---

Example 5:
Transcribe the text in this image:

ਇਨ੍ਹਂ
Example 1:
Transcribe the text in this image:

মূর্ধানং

........

PROBLEM TO WORK ON: The records shown above must be returned in full, exactly as written.

TASK RESULT:
---

Example 5:
Transcribe the text in this image:

ਇਨ੍ਹਂ
Example 1:
Transcribe the text in this image:

মূর্ধানং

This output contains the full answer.